Stored data entries:

==*==

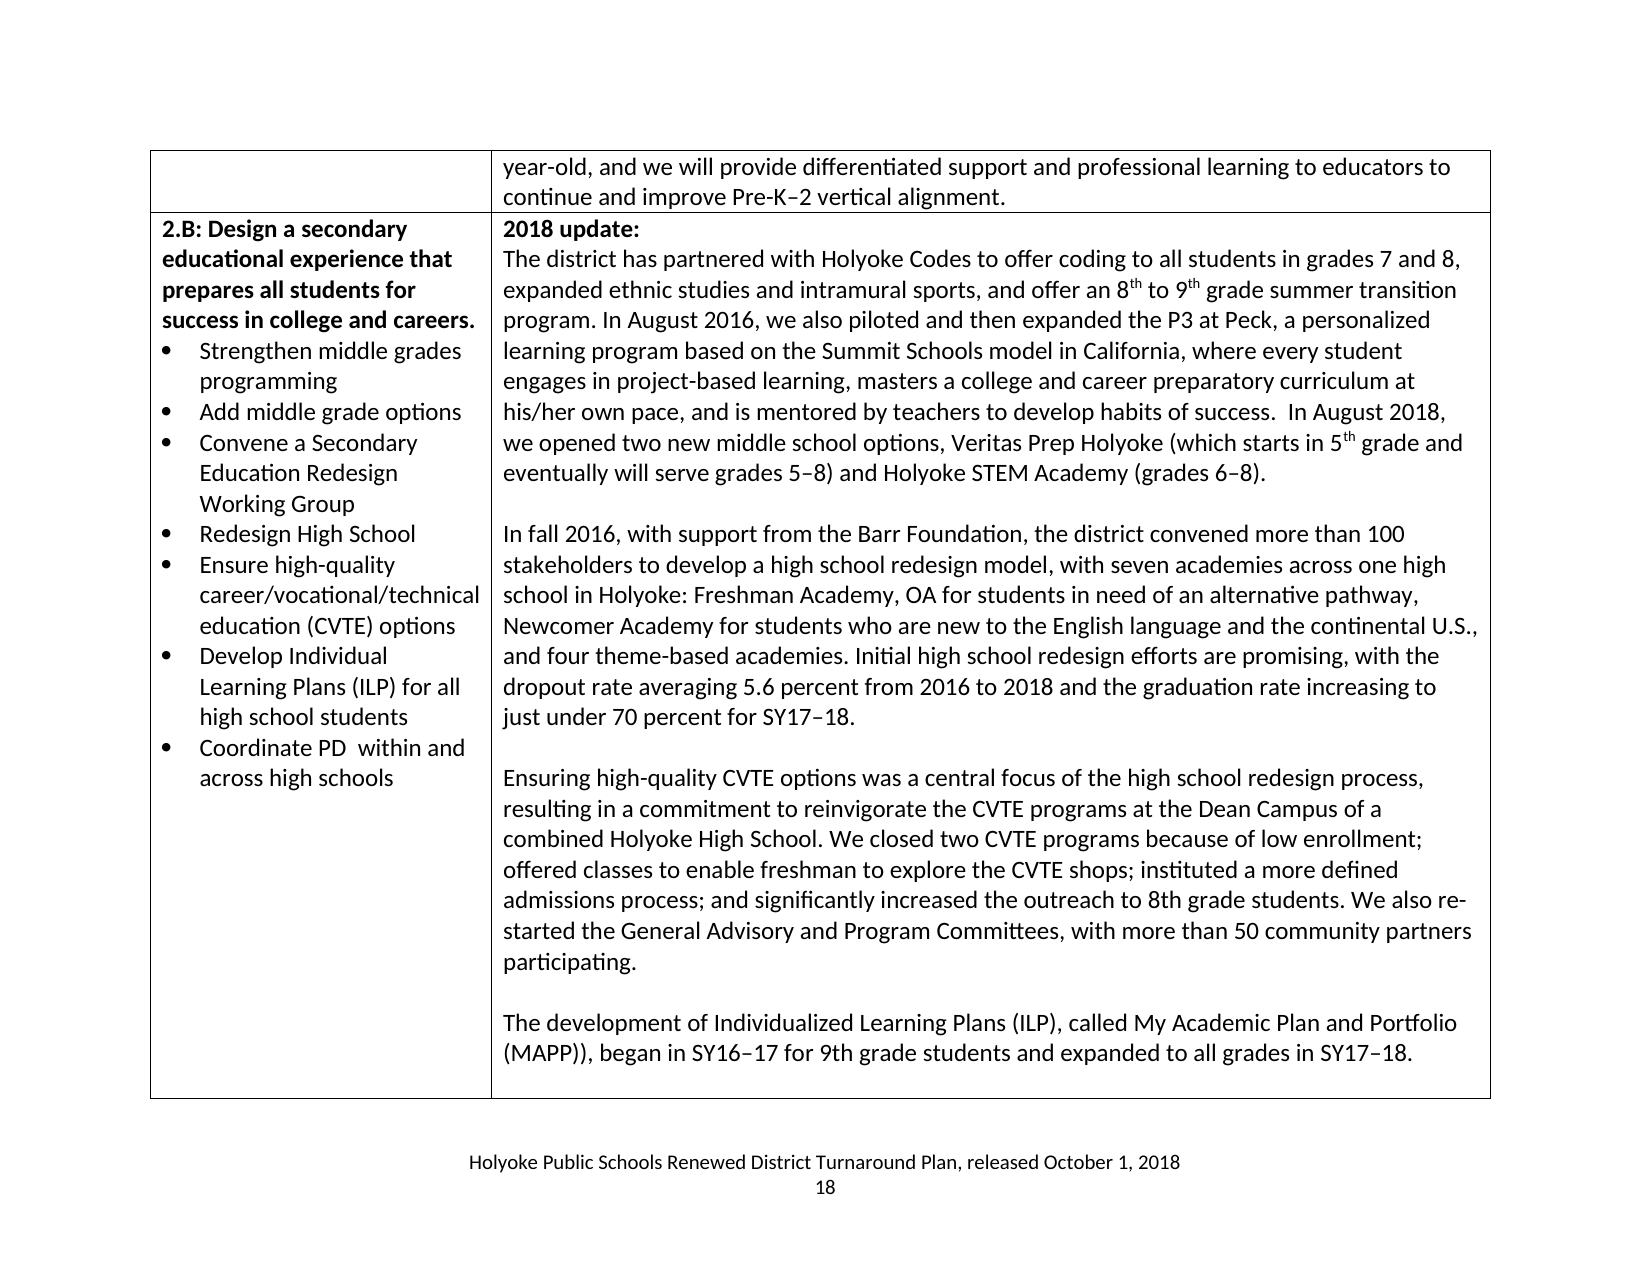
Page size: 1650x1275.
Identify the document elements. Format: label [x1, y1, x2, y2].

table_cell [151, 151, 491, 212]
table_cell [492, 151, 1490, 212]
table_cell [492, 213, 1490, 1098]
table_cell [151, 213, 491, 1098]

==*==

Print every record above exactly, with no pictures.

* **PROBLEM SOLUTION**
Page size: 1650x1275.
Identify the document elements. Format: label [x1, y1, x2, y2].

table_cell [151, 151, 491, 212]
table_cell [492, 151, 1490, 212]
table_cell [492, 213, 1490, 1098]
table_cell [151, 213, 491, 1098]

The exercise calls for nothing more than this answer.